§ **Given entries**
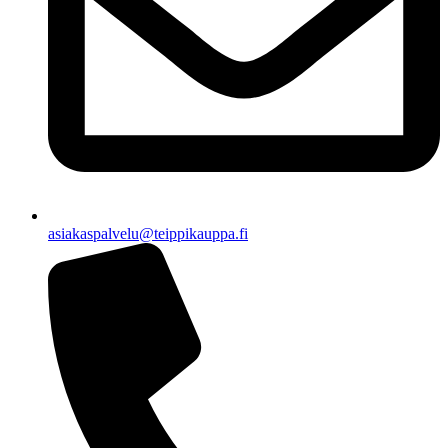
asiakaspalvelu@teippikauppa.fi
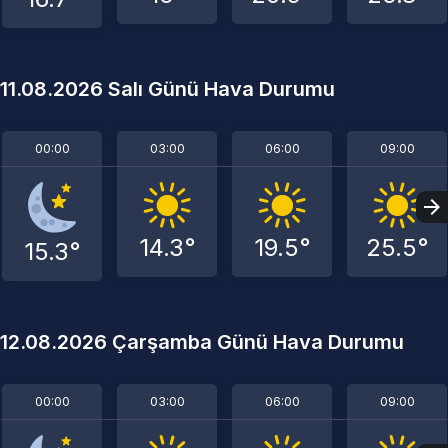
11.08.2026 Salı Günü Hava Durumu
00:00
03:00
06:00
09:00
14.3°
19.5°
25.5°
15.3°
12.08.2026 Çarşamba Günü Hava Durumu
00:00
03:00
06:00
09:00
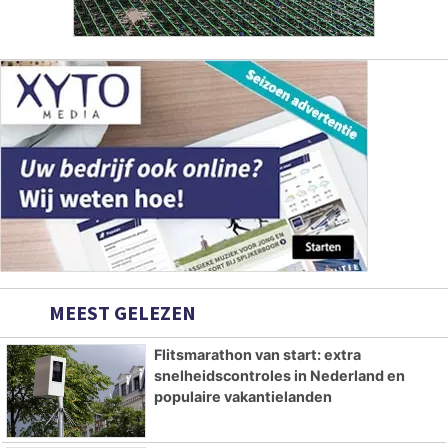
MEEST GELEZEN
Flitsmarathon van start: extra
snelheidscontroles in Nederland en
populaire vakantielanden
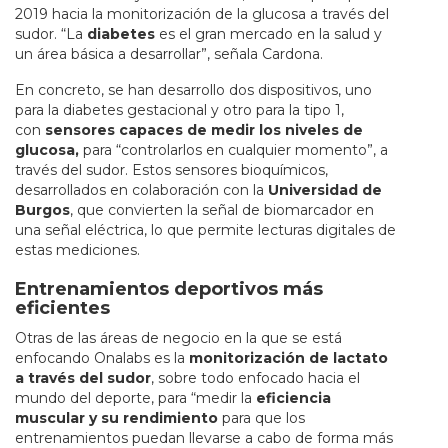
2019 hacia la monitorización de la glucosa a través del
sudor. “La
diabetes
es el gran mercado en la salud y
un área básica a desarrollar”, señala Cardona.
En concreto, se han desarrollo dos dispositivos, uno
para la diabetes gestacional y otro para la tipo 1,
con
sensores capaces de medir los niveles de
glucosa,
para “controlarlos en cualquier momento”, a
través del sudor. Estos sensores bioquímicos,
desarrollados en colaboración con la
Universidad de
Burgos
, que convierten la señal de biomarcador en
una señal eléctrica, lo que permite lecturas digitales de
estas mediciones.
Entrenamientos deportivos más
eficientes
Otras de las áreas de negocio en la que se está
enfocando Onalabs es la
monitorización de lactato
a través del sudor
, sobre todo enfocado hacia el
mundo del deporte, para “medir la
eficiencia
muscular y su rendimiento
para que los
entrenamientos puedan llevarse a cabo de forma más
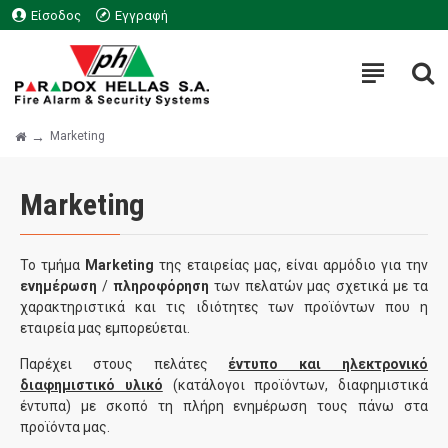
Είσοδος
Εγγραφή
Marketing
Marketing
Το τμήμα
Marketing
της εταιρείας μας, είναι αρμόδιο για την
ενημέρωση
/
πληροφόρηση
των πελατών μας σχετικά με τα
χαρακτηριστικά και τις ιδιότητες των προϊόντων που η
εταιρεία μας εμπορεύεται.
Παρέχει στους πελάτες
έντυπο και ηλεκτρονικό
διαφημιστικό υλικό
(κατάλογοι προϊόντων, διαφημιστικά
έντυπα) με σκοπό τη πλήρη ενημέρωση τους πάνω στα
προϊόντα μας.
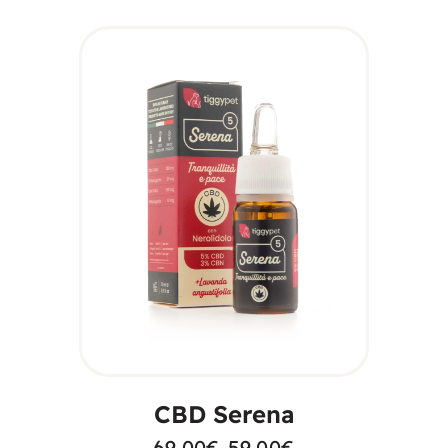
SCEGLI
CBD Serena
69.00
€
-
59.00
€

§ **Required action**
Keep both end lines and retype everything in the records above from the line containing "Universidad de" through the line containing "a través del sudor", exactly, with nothing else.

§ **Answer to the problem**
Universidad de
Burgos
, que convierten la señal de biomarcador en
una señal eléctrica, lo que permite lecturas digitales de
estas mediciones.
Entrenamientos deportivos más
eficientes
Otras de las áreas de negocio en la que se está
enfocando Onalabs es la
monitorización de lactato
a través del sudor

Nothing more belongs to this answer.